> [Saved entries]
Segment Open

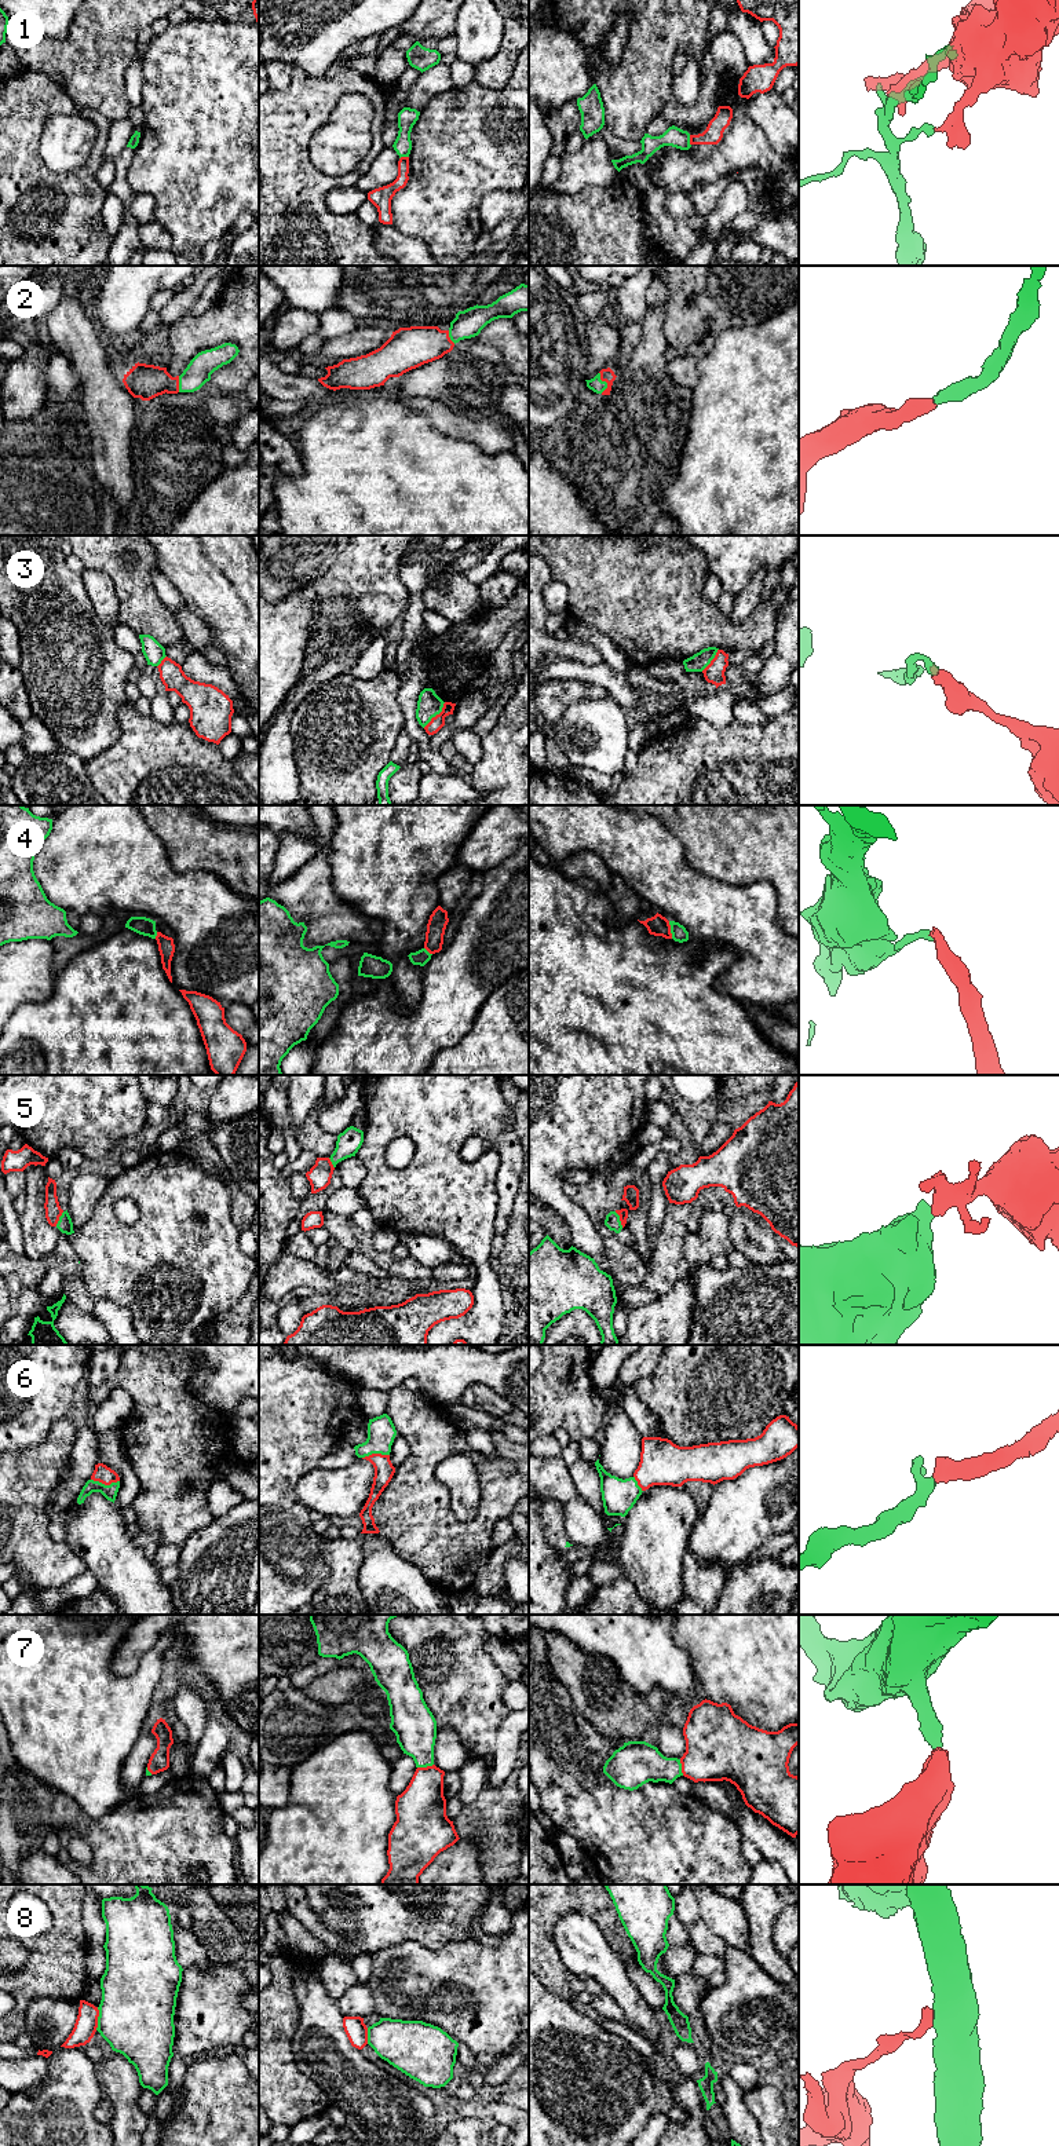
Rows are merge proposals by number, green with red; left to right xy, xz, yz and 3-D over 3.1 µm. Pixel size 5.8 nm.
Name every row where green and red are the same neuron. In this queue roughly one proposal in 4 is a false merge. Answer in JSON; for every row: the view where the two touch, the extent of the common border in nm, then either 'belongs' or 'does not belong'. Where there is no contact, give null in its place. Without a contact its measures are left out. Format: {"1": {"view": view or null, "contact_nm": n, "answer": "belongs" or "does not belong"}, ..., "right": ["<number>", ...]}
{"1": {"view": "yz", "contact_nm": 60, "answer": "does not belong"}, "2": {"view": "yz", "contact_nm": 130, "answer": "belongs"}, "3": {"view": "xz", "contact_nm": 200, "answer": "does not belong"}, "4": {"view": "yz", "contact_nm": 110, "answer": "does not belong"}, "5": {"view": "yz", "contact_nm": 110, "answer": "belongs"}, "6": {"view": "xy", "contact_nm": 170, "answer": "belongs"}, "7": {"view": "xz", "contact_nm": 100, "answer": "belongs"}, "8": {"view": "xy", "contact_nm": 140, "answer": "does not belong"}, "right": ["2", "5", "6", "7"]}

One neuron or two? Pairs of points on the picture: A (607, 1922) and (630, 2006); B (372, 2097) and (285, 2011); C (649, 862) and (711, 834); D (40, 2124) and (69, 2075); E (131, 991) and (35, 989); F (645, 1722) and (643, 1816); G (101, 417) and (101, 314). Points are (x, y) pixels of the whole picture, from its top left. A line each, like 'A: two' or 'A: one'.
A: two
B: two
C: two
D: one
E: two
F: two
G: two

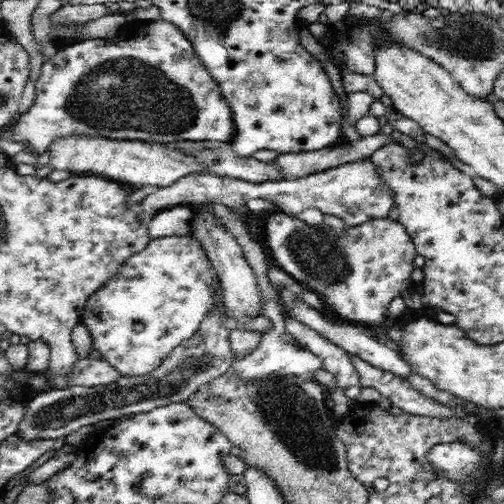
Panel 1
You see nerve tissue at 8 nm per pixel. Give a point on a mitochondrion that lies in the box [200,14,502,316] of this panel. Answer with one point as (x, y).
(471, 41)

Segment Closed
Segment Open

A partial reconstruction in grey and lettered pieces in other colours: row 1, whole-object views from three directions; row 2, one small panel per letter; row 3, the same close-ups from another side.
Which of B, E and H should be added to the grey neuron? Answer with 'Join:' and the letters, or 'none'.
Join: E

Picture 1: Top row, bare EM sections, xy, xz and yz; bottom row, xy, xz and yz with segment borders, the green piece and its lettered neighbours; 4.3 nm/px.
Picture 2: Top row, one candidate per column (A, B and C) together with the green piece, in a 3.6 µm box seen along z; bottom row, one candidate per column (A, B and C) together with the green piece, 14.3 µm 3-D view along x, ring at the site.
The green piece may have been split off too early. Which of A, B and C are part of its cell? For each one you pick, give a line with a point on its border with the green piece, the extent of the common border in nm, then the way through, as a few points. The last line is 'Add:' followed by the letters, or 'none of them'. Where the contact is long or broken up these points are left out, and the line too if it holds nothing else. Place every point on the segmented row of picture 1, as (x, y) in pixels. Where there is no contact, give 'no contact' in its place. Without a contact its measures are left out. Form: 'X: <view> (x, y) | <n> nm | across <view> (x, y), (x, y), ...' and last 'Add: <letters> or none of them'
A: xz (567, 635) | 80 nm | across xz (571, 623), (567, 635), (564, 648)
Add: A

Segment Closed

> [EXERCISE BRIEF] Repeat exactly the lines above from the one with "Picture 1: Top" up to and including the one with "Picture 2: Top". No other line belongs in the reply.

> [THE COMPLETED TASK]
Picture 1: Top row, bare EM sections, xy, xz and yz; bottom row, xy, xz and yz with segment borders, the green piece and its lettered neighbours; 4.3 nm/px.
Picture 2: Top row, one candidate per column (A, B and C) together with the green piece, in a 3.6 µm box seen along z; bottom row, one candidate per column (A, B and C) together with the green piece, 14.3 µm 3-D view along x, ring at the site.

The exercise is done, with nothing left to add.